I agree with emsearcy about the webmaster tools idea not being feasible.
emsearcy - if we just tell it that those pages no longer exist then I imagine we lose the pagerank they had but, more importantly, now Google has to rediscover them all. Also, afaik there is no such thing as "the next crawl of d.o". It's an ongoing crawl of different parts of the site weighted to their ranks and frequency of update (based on header data and sitemap if available).

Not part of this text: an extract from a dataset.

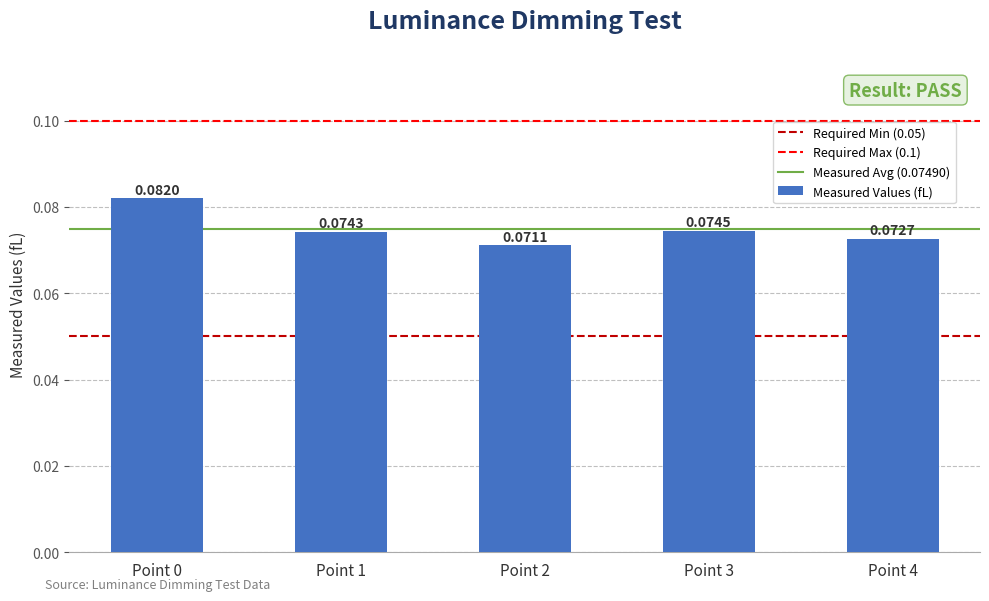

How many bars are there in total?

5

So it would take some time (see above about how often it crawls pages that haven't been updated for months/years).
I take it from people posting alternate solutions that a 301 redirect isn't simple to do *for the long term*. What about Gerhard's proposal that we go back and start accepting incoming www2.drupal.org requests but then instead of using webmaster tools we use a 301 redirect to forward them to drupal.org. We could then monitor the number of pages that are listed for the www2 subdomain and when it gets reasonably small we could stop serving them up again. That mechanism has worked quite effectively for www.d.o
I agree with you, emsearcy, that it probably does have data about drupal.org pages somewhere in the bowels of its cloud, but the trick is how to get those back to being *the* authoritative version and I believe that a 301 is the best way. The information for webmasters page and dealing with duplicate content pages suggest a couple alternatives. We've done most of the things on the duplicate content ticklist, but haven't done the 301s.

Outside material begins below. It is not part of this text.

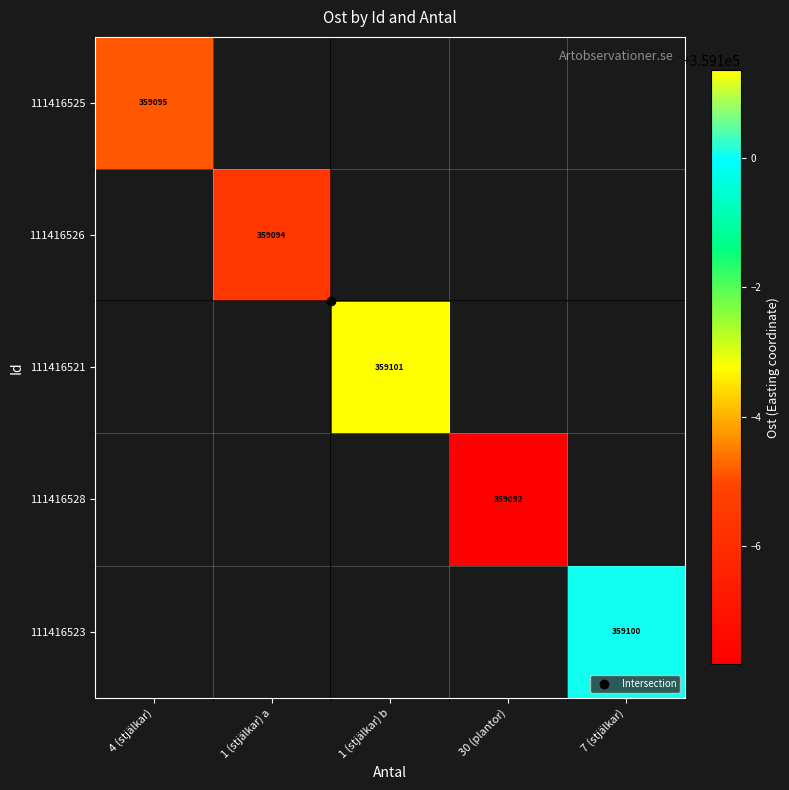

How many series are shown in this chart?

5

At the risk of opening a new can of worms - another potential solution is to combine emsearcy's idea of removing all wwwN.d.o content with the sitemap module. Of course that requires a security review and performance testing which are beasts of their own.

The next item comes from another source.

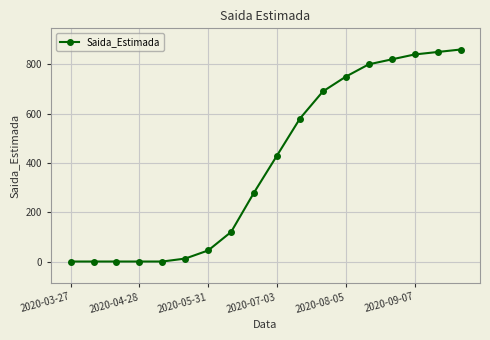

What is the greatest value displayed?

860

I decided to check Yahoo! and Live to see what they think - both of them are actually doing relatively well on at least this problem.
Comment #17
stroobl commentedMight be usefull for you to know, I already have some experience from a simular situation.
On one of the sites I maintain and that also appeared in Google with different urls, we configured:
RewriteCond %{HTTP_HOST} !^www\.tik\.be$ [NC]
RewriteRule (.*) http://www.tik.be/$1 [L,R=301]
in the .htaccess (so not just a redirect to / , but redirect to the right page).
We didn't notice any negative side-effects for the number of visitors that came through Google and most of the search results already show the right url now (few months later).
Compare:
http://www.google.com/search?q=site%3Apub.telenet.be
http://www.google.com/search?q=site%3Awww.tik.be
Comment #18
gregglesJust an update -
Now down to 58,000.
Now up to 424,000
So, the process is moving although not super-fast.
I had also noticed in the past that new pages on d.o were slow to get indexed/cached. This seems to have gone away since pages are now being crawled and included with the index within hours/minutes of being created. Not sure if that's related to the crawl-speed change being lifted or the duplicate page situation or what.
Comment #19
gregglesIt appears that someone has fixed this since my update on the 22nd.
Many thanks to whomever did that.
I just tested again and the numbers continue to improve. This change to a 301 should help as well so I think it's time to mark it fixed.
Comment #20
(not verified) commentedAutomatically closed -- issue fixed for two weeks with no activity.